An enhanced regulatory discipline recalibrated almost two years ago, conduct risk has served as a point of confusion for firms due to the lack of prescriptive guidelines provided by the regulator. However, this is no excuse for ignoring the issue.

Imagine there’s a knock at the front door. “Good morning,” says the seemingly mild-mannered regulator you were introduced to in April 2013.

“I just have a couple of questions about your conduct risk agenda," the regulator continues. "Have you identified and measured your emerging conduct risks by business area? Do you have a holistic approach focusing on client and market outcomes? Have you at least started designing a framework with all three lines of defence engaged and with clear roles, sponsorship, milestones and timelines?”

You panic slightly as you realise that you have no precise notion of what is expected of your firm with regards to conduct risk, a regulatory topic that has somewhat taken a backseat to others.

Indeed, many firms have struggled to define what is expected of them with regards to conduct risk, which has, over the past year, come further to the forefront against other prudential standards such as capital adequacy. And thus far, this lack of understanding has largely translated into a lack of action.

It has now been almost two years since, in its 2013 Risk Outlook, the UK Financial Conduct Authority (FCA) made clear what it thinks results from poorly managed conduct risk. In this report, the FCA intentionally avoided providing a laundry list of requirements, for fear that firms would simply try to tick relevant items off.

The willingness to digest a set menu of regulatory requirements has characterised post-crisis attempts to restore trust in financial services. But that is not the way conduct risk works. Conduct risk frameworks are not generic. They are unique to each and every firm and must be developed as a function of your own business model and the activities your entire enterprise undertakes on a daily basis. Senior leaders must take time to consider those risks as individual to their business lines, not as a buffet covering an entire industry.

No excuses

However, this ambiguity is no excuse for firms to ignore the issue. Two years after the fact, firms should no longer be mulling over what conduct risk is or be complaining that it is an unmeasurable subject. Firms should already be demonstrating that the activities and emerging conduct-related risks of their business models have been adequately considered to establish effective safeguards.

So what action should firms take? The first step is to establish a set of conduct risk fundamentals relevant to your business. These are the policies, procedures and, most importantly, ingrained habits designed, learnt and proliferated to reduce the chance of customers or the market being adversely impacted by something you do.
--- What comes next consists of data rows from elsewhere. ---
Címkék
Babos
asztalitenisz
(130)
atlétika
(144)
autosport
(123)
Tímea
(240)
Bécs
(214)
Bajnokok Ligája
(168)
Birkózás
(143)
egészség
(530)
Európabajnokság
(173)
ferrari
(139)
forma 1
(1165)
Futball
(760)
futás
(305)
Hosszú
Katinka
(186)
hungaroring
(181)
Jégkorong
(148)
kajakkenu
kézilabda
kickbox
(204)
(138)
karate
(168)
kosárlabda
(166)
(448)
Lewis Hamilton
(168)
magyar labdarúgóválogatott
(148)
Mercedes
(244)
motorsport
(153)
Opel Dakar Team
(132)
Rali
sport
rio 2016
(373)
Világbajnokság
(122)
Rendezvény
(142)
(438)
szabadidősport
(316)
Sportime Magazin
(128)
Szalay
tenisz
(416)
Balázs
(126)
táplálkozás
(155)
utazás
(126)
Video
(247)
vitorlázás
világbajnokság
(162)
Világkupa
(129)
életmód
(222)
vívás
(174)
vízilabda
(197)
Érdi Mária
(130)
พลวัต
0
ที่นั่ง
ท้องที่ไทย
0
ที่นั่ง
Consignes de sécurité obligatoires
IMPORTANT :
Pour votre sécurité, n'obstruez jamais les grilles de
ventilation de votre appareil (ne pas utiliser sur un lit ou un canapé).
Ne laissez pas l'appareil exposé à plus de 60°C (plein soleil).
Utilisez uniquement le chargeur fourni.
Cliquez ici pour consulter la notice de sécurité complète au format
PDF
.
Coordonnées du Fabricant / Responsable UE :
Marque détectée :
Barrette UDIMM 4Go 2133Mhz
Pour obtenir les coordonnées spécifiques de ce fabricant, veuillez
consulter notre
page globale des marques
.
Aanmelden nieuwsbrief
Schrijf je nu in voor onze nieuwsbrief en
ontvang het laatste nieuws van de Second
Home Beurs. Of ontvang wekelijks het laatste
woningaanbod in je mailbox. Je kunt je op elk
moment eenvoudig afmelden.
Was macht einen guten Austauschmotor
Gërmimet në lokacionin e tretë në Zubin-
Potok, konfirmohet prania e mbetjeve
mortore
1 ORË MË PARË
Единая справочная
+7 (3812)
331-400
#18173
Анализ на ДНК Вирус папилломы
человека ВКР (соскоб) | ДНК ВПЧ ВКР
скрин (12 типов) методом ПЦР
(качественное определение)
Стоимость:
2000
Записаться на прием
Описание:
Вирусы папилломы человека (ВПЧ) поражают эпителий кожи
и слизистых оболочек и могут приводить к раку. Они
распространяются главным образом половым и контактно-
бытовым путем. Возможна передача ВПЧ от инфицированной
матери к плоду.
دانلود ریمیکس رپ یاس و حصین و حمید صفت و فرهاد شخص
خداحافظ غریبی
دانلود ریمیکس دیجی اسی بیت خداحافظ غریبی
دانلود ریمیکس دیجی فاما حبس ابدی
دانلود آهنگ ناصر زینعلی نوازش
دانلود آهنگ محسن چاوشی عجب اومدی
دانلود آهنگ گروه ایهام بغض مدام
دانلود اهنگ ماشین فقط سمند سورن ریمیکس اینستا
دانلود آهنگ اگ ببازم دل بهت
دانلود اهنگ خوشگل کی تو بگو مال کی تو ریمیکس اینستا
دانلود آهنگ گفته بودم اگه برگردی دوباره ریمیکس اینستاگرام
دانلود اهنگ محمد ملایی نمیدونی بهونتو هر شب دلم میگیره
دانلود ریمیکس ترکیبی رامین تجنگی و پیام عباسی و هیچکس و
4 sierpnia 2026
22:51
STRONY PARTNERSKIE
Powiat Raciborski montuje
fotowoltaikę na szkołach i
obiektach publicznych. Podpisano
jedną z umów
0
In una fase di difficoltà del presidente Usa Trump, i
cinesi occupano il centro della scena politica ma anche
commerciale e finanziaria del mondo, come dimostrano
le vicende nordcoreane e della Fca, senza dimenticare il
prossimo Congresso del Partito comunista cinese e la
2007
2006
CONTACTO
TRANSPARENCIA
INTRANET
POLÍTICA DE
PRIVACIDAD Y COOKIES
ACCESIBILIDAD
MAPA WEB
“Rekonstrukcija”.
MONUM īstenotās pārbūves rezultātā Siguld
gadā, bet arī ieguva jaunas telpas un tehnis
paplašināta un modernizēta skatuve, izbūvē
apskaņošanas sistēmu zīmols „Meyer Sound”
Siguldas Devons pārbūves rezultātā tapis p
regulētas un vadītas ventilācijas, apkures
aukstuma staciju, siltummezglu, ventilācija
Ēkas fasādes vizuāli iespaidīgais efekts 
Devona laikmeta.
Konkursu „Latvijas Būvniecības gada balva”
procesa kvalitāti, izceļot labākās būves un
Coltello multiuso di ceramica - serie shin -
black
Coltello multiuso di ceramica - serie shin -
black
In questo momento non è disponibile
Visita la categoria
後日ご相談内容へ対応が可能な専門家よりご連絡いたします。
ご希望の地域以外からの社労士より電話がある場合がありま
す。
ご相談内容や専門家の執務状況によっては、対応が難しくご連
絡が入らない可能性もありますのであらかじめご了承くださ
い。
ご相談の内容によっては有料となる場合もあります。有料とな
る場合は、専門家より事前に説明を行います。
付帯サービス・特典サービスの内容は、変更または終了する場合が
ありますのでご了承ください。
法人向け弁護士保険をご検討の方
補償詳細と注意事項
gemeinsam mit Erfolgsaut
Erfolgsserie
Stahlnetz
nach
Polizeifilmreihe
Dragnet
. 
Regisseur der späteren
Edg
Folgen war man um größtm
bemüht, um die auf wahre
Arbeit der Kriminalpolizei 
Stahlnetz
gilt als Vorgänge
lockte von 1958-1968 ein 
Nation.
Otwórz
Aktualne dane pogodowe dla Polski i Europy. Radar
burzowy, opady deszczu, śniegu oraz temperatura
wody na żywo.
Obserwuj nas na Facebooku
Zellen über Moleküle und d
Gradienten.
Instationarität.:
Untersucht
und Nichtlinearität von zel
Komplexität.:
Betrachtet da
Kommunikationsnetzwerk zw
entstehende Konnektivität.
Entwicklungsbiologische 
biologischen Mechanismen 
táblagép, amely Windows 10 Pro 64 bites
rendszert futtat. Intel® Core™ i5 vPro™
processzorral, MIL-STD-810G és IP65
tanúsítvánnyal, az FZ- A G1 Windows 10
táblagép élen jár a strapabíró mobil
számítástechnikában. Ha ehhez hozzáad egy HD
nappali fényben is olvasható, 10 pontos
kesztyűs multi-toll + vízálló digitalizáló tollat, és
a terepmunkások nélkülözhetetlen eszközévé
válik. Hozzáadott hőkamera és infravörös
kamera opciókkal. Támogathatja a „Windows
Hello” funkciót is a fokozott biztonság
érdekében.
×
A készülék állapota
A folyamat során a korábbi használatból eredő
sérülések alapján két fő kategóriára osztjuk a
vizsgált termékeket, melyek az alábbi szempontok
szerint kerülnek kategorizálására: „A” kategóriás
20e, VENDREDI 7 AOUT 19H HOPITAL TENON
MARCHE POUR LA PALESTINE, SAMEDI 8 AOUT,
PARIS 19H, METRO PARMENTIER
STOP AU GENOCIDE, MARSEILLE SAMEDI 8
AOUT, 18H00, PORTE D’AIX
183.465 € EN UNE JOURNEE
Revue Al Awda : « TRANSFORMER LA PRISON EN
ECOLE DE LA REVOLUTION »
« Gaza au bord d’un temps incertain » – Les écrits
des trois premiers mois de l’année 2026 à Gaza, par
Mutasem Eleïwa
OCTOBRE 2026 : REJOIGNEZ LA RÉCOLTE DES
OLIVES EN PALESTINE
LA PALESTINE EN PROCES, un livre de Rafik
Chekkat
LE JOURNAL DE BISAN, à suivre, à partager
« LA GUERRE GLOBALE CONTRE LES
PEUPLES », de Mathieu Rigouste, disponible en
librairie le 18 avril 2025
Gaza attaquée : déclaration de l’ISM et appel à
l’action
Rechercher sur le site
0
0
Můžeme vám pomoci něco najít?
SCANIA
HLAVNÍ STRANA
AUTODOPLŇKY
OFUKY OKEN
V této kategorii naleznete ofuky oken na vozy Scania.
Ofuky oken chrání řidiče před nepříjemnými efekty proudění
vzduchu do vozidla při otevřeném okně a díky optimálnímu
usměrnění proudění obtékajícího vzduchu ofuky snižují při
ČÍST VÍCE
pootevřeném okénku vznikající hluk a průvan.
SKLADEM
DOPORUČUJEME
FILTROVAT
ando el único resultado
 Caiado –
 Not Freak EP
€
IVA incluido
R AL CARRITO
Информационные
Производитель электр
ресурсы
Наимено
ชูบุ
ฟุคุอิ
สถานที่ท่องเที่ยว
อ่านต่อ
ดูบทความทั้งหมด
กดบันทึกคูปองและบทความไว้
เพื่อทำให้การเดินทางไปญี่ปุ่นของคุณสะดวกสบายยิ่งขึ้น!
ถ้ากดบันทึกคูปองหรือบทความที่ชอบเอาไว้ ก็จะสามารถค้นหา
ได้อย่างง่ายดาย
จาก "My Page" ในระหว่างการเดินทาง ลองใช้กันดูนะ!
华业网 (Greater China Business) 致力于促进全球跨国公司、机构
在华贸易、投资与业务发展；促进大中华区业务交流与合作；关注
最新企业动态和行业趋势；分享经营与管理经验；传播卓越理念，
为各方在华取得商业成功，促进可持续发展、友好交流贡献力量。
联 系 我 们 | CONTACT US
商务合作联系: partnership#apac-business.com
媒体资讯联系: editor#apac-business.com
Second, regulators and politicians have made their targets very clear – they will ‘follow the money’ and will hold individuals accountable for their misconduct. Thus, front-line management must accept personal accountabilities and ensure that everyone in their charge share their goal of a customer-focused, market-leading, best-practice-sharing modern institution.

But good conduct has to become embedded in the firm. The challenge is to spread this new-found awareness throughout the organisation, translating it into behaviours that are shared by all personnel at all levels – not just a chosen few.

Are the behaviours you want to promote also those you reward and share with your employees as examples of good conduct? Education is key, so time must be taken to walk every member of your organisation – regardless of age, tenure or task – through what is expected of them and how they can satisfy that expectation.

Ultimately, review all business activities; identify the likely risks arising; and start building a map of what your organisation looks like when seen through the lens of conduct risk. This map is a blueprint to which everyone contributes. Supported by risk, compliance and audit, the map is ultimately owned by the firm’s front-office teams and their management. Around these people’s necks the regulatory yoke will hang.

Conduct should be less of a buzzword, more of a second nature. Top marks will only be achieved by those who can provide evidence of a change in culture and behaviour. ‘Conduct’ as a discipline is here to stay. The regulator is clear and resolute. The interests of the customer must be protected at all cost.

The next time the regulator comes knocking at your door, a holistic approach and well-documented examples will give them the comfort they need to move on to the house down the road. 

Simone Meloni is director of markets and regulatory strategy at financial services consultancy Parker Fitzgerald.